De acuerdo con funcionarios citados por esos medios, los ataques ocurrieron durante la madrugada luego de detectar amenazas contra tropas estadounidenses y embarcaciones comerciales en el Golfo Pérsico. Washington afirmó que destruyó varios drones iraníes antes de que alcanzaran sus objetivos y luego atacó una unidad de lanzamiento ubicada en territorio iraní.

Axios informó que Irán habría lanzado cuatro drones suicidas contra un buque de la Marina de Estados Unidos y otro barco comercial. Las fuerzas norteamericanas respondieron derribando los aparatos y ejecutando nuevos bombardeos sobre posiciones militares iraníes.

Mientras se desarrollaban las operaciones, medios estatales de Irán reportaron explosiones en las cercanías de Bandar Abbas, el principal puerto iraní sobre el Golfo Pérsico y un punto estratégico para el comercio marítimo internacional. Según el régimen iraní, las defensas aéreas fueron activadas durante la madrugada.

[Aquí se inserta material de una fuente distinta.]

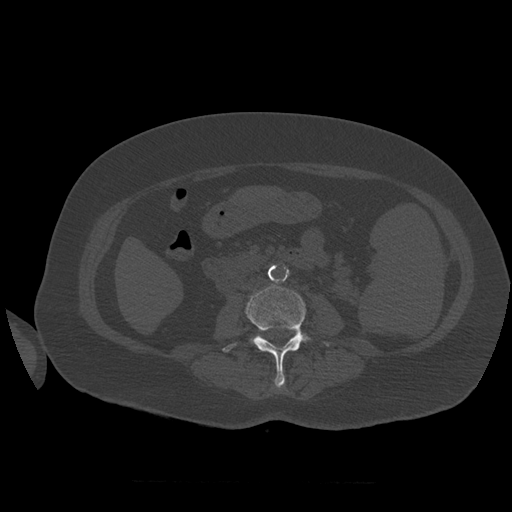
CT including the spine, one axial slice. Slice 228 of 399 in the series (ordered by position). Reconstruction kernel STANDARD. 120 kVp. Bone window (W 1800 / L 400 HU). 512 × 512 image matrix, field of view 404 × 404 mm. Patient age 81 years. Case-level facts recorded for this patient, not image findings: primary cancer: renal.
Structures marked on this image (semi-automatic segmentation, software-assisted and operator-edited):
- L3 vertebra: box from (x=223, y=286) to (x=329, y=388) px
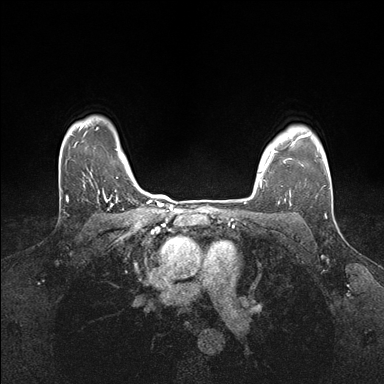
Breast MRI (dynamic contrast-enhanced), one axial slice; slice 133 of 176 in the series (ordered by position); dynamic contrast-enhanced series, time point 2 of 7 at this slice position (early post-contrast); 1.5 T; TE 1.5 ms, TR 4.1 ms; 1.1 mm slice thickness; 384 × 384 image matrix, field of view 320 × 320 mm. Female patient.
Outlined on this slice (semi-automatically segmented with operator editing):
- enhancing-tissue mask used for the functional tumour volume (all voxels passing the contrast-enhancement thresholds inside the analysis volume; usually the tumour): bounding box <260,146,292,199> (left, top, right, bottom; pixels)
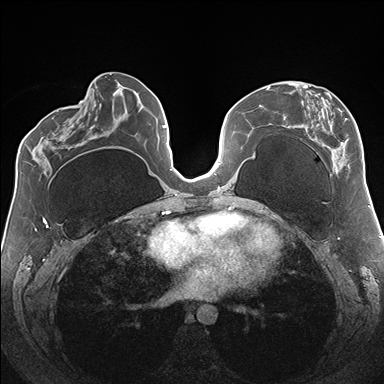
Breast MRI (dynamic contrast-enhanced), one axial slice; position 75 of 176 along the scan axis; dynamic contrast-enhanced series, time point 2 of 7 at this slice position (early post-contrast); 1.5 T; TE 1.5 ms, TR 4.1 ms; 1.1 mm slice thickness; 384 × 384 image matrix, field of view 330 × 330 mm. Female patient.
Annotated regions visible in this slice (semi-automatic segmentation, software-assisted and operator-edited):
- enhancing-tissue mask used for the functional tumour volume (all voxels passing the contrast-enhancement thresholds inside the analysis volume; usually the tumour): bounding box [x1, y1, x2, y2] px = [283, 83, 362, 174]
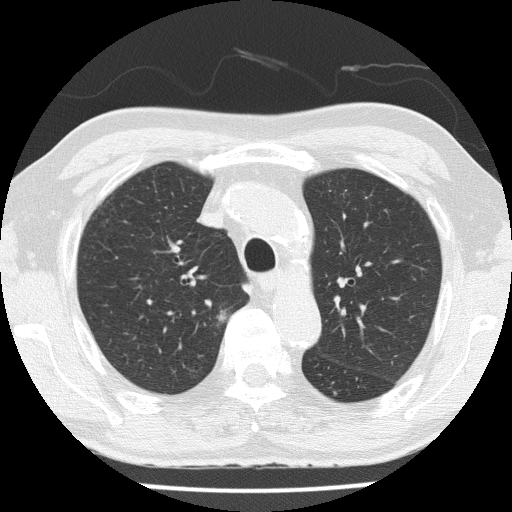
Axial slice from a low-dose chest CT screening exam, third screening round (two years after baseline), lung window (W 1500 / L -600 HU), lung (sharp) reconstruction kernel (FC51), 120 kVp. Male participant, aged 72 years at enrolment. Current smoker at enrolment.
Lesion marked by an expert reader, box from (x=187, y=292) to (x=243, y=347) px. Reader record for this screening exam (exam-level; its link to the box is not recorded): non-calcified nodule or mass ≥4 mm, right upper lobe, 14 × 14 mm, spiculated (stellate) margins, soft tissue attenuation, pre-existing on the prior screen: yes; interval growth: yes.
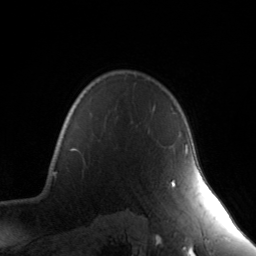
Breast MRI, one axial slice; slice 116 of 134 in the series (ordered by position); cropped to one breast; dynamic contrast-enhanced series, time point 2 of 7 at this slice position (early post-contrast); 3 T; TE 1.7 ms, TR 4.6 ms; 1.2 mm slice thickness; 256 × 256 image matrix, field of view 165 × 165 mm. Female patient.
Annotated regions visible in this slice (semi-automatic segmentation, software-assisted and operator-edited):
- enhancing-tissue mask used for the functional tumour volume (all voxels passing the contrast-enhancement thresholds inside the analysis volume; usually the tumour): bounding box <170,144,188,187> (left, top, right, bottom; pixels)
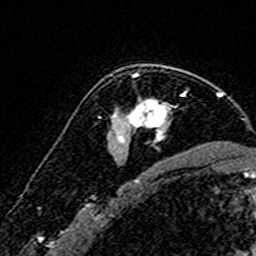
Breast MRI (dynamic contrast-enhanced), one axial slice; position 109 of 160 along the scan axis; cropped to one breast; dynamic contrast-enhanced series, time point 2 of 7 at this slice position (early post-contrast); 3 T; TE 4.6 ms, TR 7.4 ms; 1 mm slice thickness; 256 × 256 image matrix. Female patient.
Structures marked on this image (semi-automatic segmentation, software-assisted and operator-edited):
- enhancing-tissue mask used for the functional tumour volume (all voxels passing the contrast-enhancement thresholds inside the analysis volume; usually the tumour): bounding box [x1, y1, x2, y2] px = [116, 65, 169, 148]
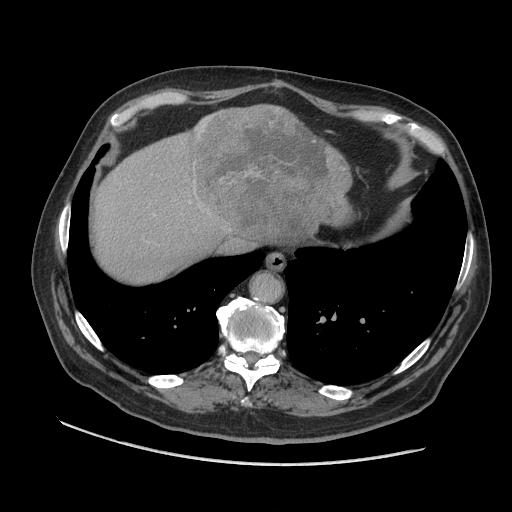
Contrast-enhanced abdominal CT (liver protocol), one axial slice. Position 85 of 109 along the scan axis. Reconstruction kernel STANDARD. 140 kVp. Soft-tissue window (W 400 / L 40 HU). 512 × 512 image matrix, field of view 420 × 420 mm. From the clinical record (not read from this slice): diagnosis: hepatocellular carcinoma (patient treated with transarterial chemoembolisation; whether this scan precedes or follows treatment is not stated here); TNM stage (as recorded): Stage-I; Child-Pugh class: A; tumour nodularity: uninodular.
Structures marked on this image (semi-automatically segmented with operator editing):
- liver parenchyma outside the tumour (the mass and vessels are separate outlines, so this box may not span the whole liver): bounding box <94,108,338,282> (left, top, right, bottom; pixels)
- mass: <191,103,352,242>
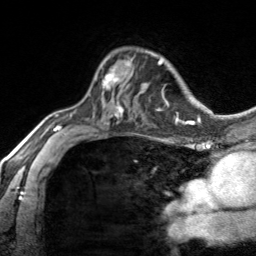
Breast MRI, one axial slice; slice 98 of 134 in the series (ordered by position); cropped to one breast; dynamic contrast-enhanced series, time point 2 of 7 at this slice position (early post-contrast); 3 T; TE 1.7 ms, TR 4.6 ms; 1.2 mm slice thickness; 256 × 256 image matrix, field of view 150 × 150 mm. Female patient.
Structures marked on this image (semi-automatic segmentation, software-assisted and operator-edited):
- enhancing-tissue mask used for the functional tumour volume (all voxels passing the contrast-enhancement thresholds inside the analysis volume; usually the tumour): bounding box (x1, y1, x2, y2) in pixels: (96, 59, 132, 87)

La Casa Blanca sostuvo que las acciones militares fueron “defensivas” y aseguró que el alto el fuego “sigue vigente” pese al nuevo intercambio armado. Sin embargo, el episodio volvió a exponer la extrema fragilidad de las negociaciones abiertas entre ambos países para intentar poner fin al conflicto que ya lleva casi tres meses.

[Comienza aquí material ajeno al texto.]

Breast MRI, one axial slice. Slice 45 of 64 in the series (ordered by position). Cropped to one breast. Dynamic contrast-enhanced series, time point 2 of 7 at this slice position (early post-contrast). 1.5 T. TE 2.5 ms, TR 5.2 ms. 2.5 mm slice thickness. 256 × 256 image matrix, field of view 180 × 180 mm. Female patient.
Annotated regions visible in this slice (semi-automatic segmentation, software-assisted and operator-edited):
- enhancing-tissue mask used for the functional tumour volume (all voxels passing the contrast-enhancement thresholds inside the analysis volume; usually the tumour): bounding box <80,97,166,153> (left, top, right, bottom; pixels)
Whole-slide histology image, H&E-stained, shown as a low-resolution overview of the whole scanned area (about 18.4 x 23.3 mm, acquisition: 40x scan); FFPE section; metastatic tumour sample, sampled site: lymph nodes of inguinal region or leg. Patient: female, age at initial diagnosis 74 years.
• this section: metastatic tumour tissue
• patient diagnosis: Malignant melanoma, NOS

Horas antes de los ataques, el presidente de Donald Trump había rechazado versiones difundidas desde Irán sobre un supuesto acuerdo para administrar junto a Omán el tránsito marítimo en el estrecho de Ormuz. “La vía marítima permanecerá abierta”, afirmó el mandatario estadounidense.

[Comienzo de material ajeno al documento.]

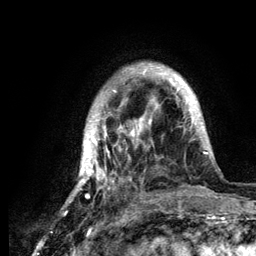
Breast MRI (dynamic contrast-enhanced), one axial slice; position 29 of 134 along the scan axis; cropped to one breast; dynamic contrast-enhanced series, time point 2 of 6 at this slice position (early post-contrast); 3 T; TE 4.2 ms, TR 7.9 ms; 256 × 256 image matrix, field of view 170 × 170 mm. Female patient.
Annotated regions visible in this slice (semi-automatically segmented with operator editing):
- enhancing-tissue mask used for the functional tumour volume (all voxels passing the contrast-enhancement thresholds inside the analysis volume; usually the tumour): box from (x=68, y=63) to (x=218, y=202) px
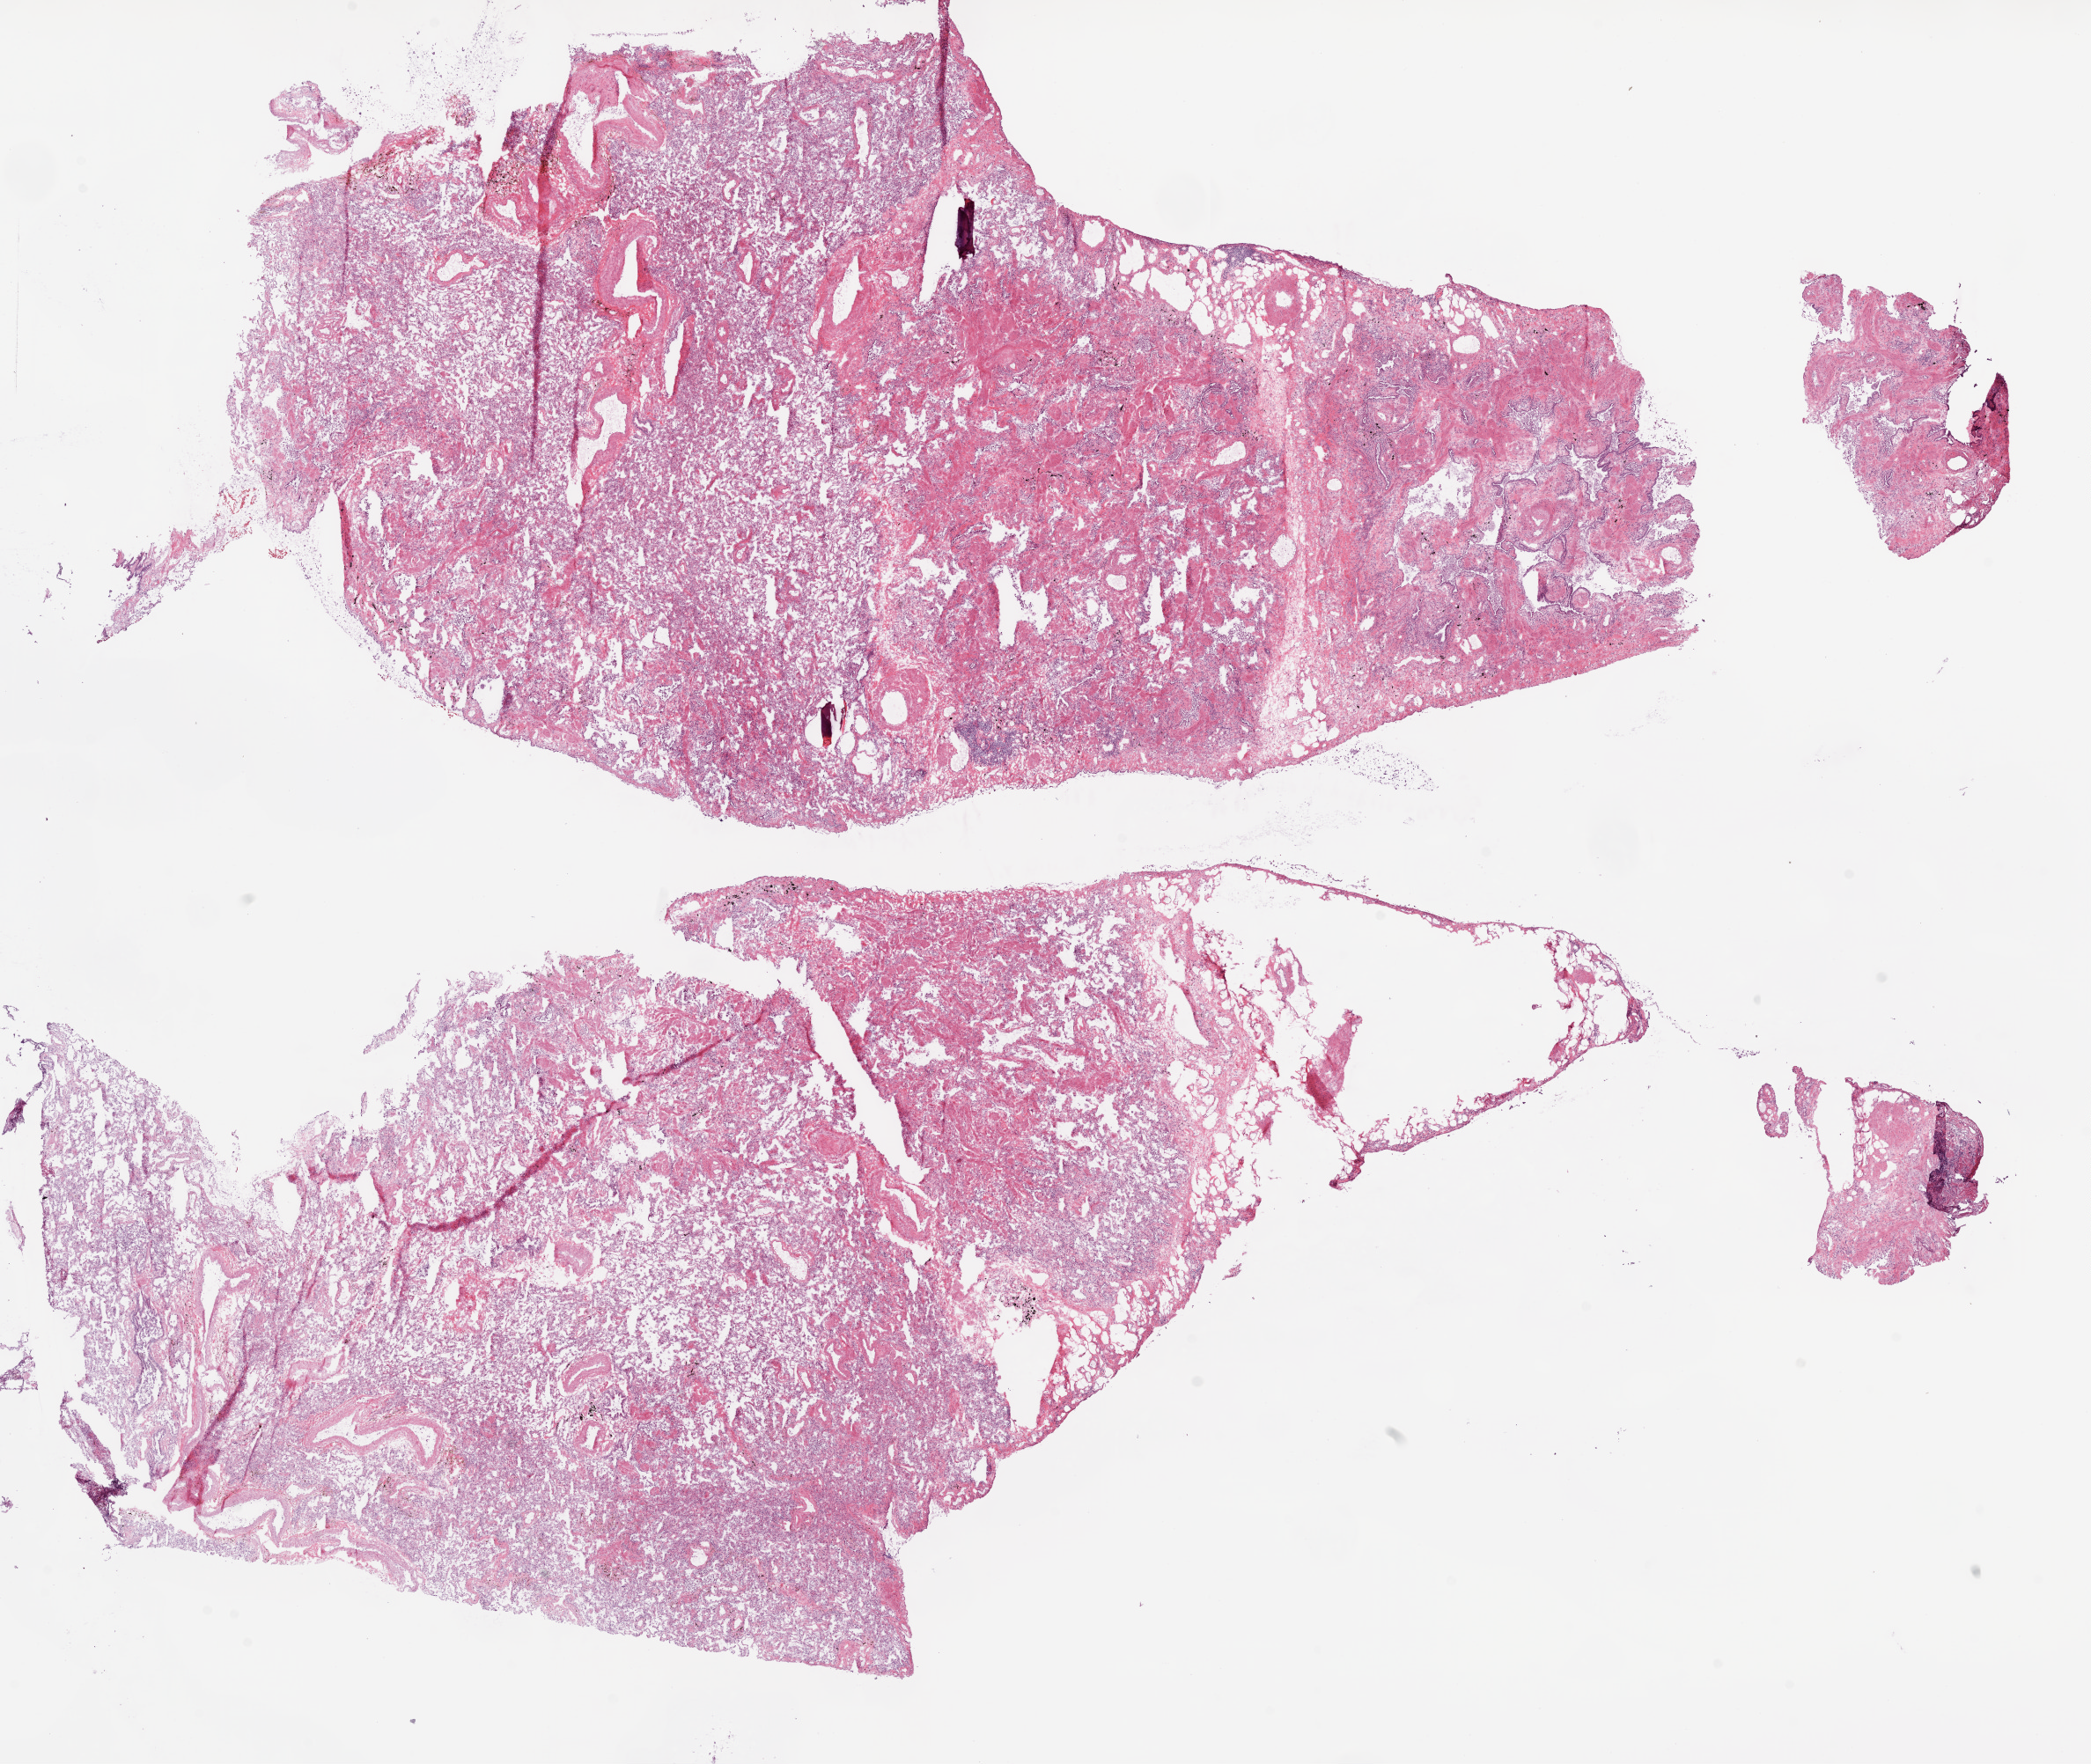
Hematoxylin and eosin (H&E) stained whole-slide image, whole scanned area (about 19.1 x 16.1 mm, from a 20x scan) shown as a low-resolution overview; frozen section from the top of the tissue portion; solid tissue normal (non-tumour tissue) sample from the lung. Male, age 76 years at initial diagnosis.
* this section: solid tissue normal sample (biorepository sample class)
* patient diagnosis: Squamous cell carcinoma, NOS (upper lobe, lung)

Desde Washington consideran que Irán continúa representando una amenaza para la navegación internacional mediante drones, minas marítimas y sistemas de misiles desplegados sobre la costa sur iraní. En paralelo, el gobierno norteamericano insiste en mantener la presión militar mientras avanzan las conversaciones diplomáticas.

Los nuevos bombardeos llegan pocos días después de otra ofensiva ejecutada por el Comando Central de Estados Unidos (CENTCOM), que el lunes confirmó ataques “en defensa propia” contra lanzadores de misiles y embarcaciones iraníes que, según denunciaron, intentaban colocar minas en las aguas cercanas al estrecho de Ormuz.

El conflicto mantiene en alerta a la comunidad internacional debido a la importancia estratégica del paso marítimo, por donde circula una parte clave del petróleo y gas que se exporta desde Medio Oriente hacia el resto del mundo.